(DOCUMENT TEXT)
>>
NHS managers will be urged to reject the government’s latest pay offer in a ballot of union members, LGC’s sister title Health Service Journal can reveal.
The Managers in Partnership union, which represents around 6,000 senior staff including 200 chief executives, warned that if other trade unions accepted the deal it would work with individual employers to try to restore pay for senior managers outside of the Agenda for Change framework.
The union’s council voted to ballot its members following a meeting on Tuesday over what the union called a “divisive” offer from the government to end the NHS pay dispute.
It will recommend its members reject the offer, putting managers on a collision course with other unions such as Unison and the Royal College of Midwives which are expected to recommend their members accept the deal.
The government offered to pay a consolidated 1 per cent pay rise for staff up to band 8B (a salary of £56,500) on Agenda for Change, with an additional £200 consolidated payment for lower paid staff on pay points 3-8. The bottom pay point will be scrapped and pay point 2 raised to £15,100.
These rises are on condition that staff earning more than £40,558 will not receive an increment rise this year and that unions commit to further talks to reform Agenda for Change, as well as discussing a possible cap on redundancy payments set at a maximum of £160,000.
Agenda for Change unions had previously threatened a 12 hour strike on 29 January as part of their ongoing campaign against the government’s decision to reject the NHS Pay Review Body’s recommendations.
In a statement, Managers in Partnership said the offer was unfair in targeting senior staff while leaving the pay of doctors “untouched”. It also said the offer undermines Agenda for Change and will make it harder for NHS Employers to recruit senior staff.
<<
(DIRECTIONS)
(a) According to the article on the NHS pay offer, about how many senior staff does the Managers in Partnership union represent?
(b) Write out the part of the NHS pay offer article that opens with the words containing "Agenda for Change unions" and closes with "Review Body’s recommendations.", substituting "walkout" for "strike".
(c) Proceed with the article on the NHS pay offer, picking up after its final sentence.
The data items have nothing to do with the article above.

Data items
>>
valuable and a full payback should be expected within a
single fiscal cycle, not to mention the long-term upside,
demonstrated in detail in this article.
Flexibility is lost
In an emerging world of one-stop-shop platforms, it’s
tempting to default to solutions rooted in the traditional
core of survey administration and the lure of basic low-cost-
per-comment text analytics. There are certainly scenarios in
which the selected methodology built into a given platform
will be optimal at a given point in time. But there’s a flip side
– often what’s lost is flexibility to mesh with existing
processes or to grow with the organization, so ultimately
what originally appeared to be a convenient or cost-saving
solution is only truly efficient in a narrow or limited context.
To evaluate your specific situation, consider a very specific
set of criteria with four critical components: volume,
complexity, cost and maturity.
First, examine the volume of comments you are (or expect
<<
>>
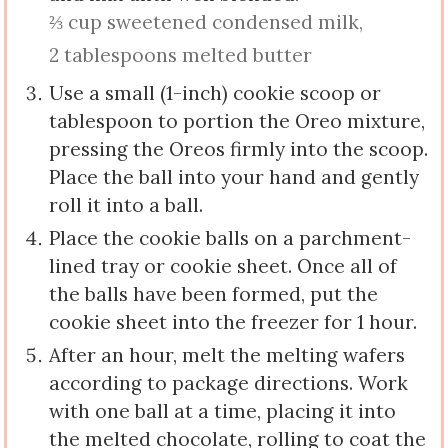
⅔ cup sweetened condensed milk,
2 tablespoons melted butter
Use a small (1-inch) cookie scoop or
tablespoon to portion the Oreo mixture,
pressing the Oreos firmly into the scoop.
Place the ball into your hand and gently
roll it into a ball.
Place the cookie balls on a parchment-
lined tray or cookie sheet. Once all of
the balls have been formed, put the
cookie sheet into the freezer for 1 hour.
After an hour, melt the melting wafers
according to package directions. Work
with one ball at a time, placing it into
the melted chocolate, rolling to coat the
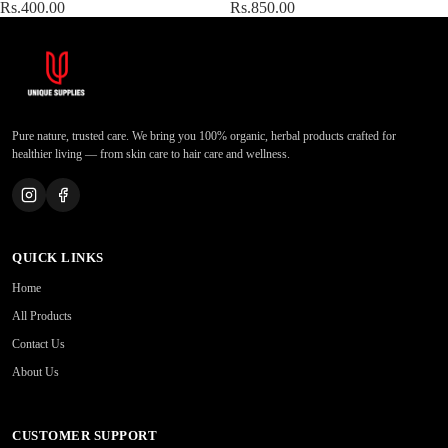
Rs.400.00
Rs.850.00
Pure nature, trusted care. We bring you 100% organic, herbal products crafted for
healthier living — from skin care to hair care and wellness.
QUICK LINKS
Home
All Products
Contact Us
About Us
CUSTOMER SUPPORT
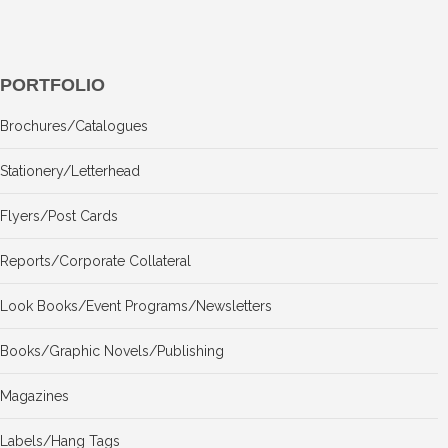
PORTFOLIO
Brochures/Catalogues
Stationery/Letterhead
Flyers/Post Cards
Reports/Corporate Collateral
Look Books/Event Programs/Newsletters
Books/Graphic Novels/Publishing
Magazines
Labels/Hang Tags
<<
>>
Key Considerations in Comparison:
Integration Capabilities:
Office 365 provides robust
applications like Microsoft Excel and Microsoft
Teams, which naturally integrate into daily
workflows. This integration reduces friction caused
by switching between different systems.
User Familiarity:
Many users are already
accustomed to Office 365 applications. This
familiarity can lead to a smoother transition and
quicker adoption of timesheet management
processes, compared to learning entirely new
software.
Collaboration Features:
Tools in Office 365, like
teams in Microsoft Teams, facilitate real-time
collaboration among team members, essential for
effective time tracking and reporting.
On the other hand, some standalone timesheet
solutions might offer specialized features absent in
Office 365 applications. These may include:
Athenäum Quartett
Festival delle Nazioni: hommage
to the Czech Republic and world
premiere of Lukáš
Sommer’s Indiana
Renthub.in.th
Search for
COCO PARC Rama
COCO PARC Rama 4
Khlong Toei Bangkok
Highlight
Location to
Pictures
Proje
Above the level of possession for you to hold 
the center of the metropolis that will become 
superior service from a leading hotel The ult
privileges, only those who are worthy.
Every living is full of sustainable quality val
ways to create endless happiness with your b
<<
(SOLVED PROBLEMS)
(a) Around 6,000 senior staff, including 200 chief executives.

(b)
Agenda for Change unions had previously threatened a 12 hour walkout on 29 January as part of their ongoing campaign against the government’s decision to reject the NHS Pay Review Body’s recommendations.

(c)
Jon Restell, chief executive of the union, said it supported increasing pay for the lowest paid staff, but added: “The government is solely responsible for this hugely divisive offer. It has put unions in an impossible position in the context of escalating industrial action.
“The committee considers the government’s offer undervalues senior staff and fails to recognise their skill, passion and hard work, including many hours of unpaid discretionary effort. The offer is unfair because it targets non-medical senior staff; wrong because it freezes increments; and short sighted because it ignores the impact on managers’ morale, staff and patient experience, higher agency costs and recruitment and retention.”
He added: “If the offer is accepted by unions as a whole, MiP will look to work with individual employers to restore fair pay for senior staff. We are also looking at strengthening the bargaining arrangements for senior staff nationally.”
Managers in Partnership members will also be asked to take part in an online consultation on the offer, and will be asked about their average weekly hours worked.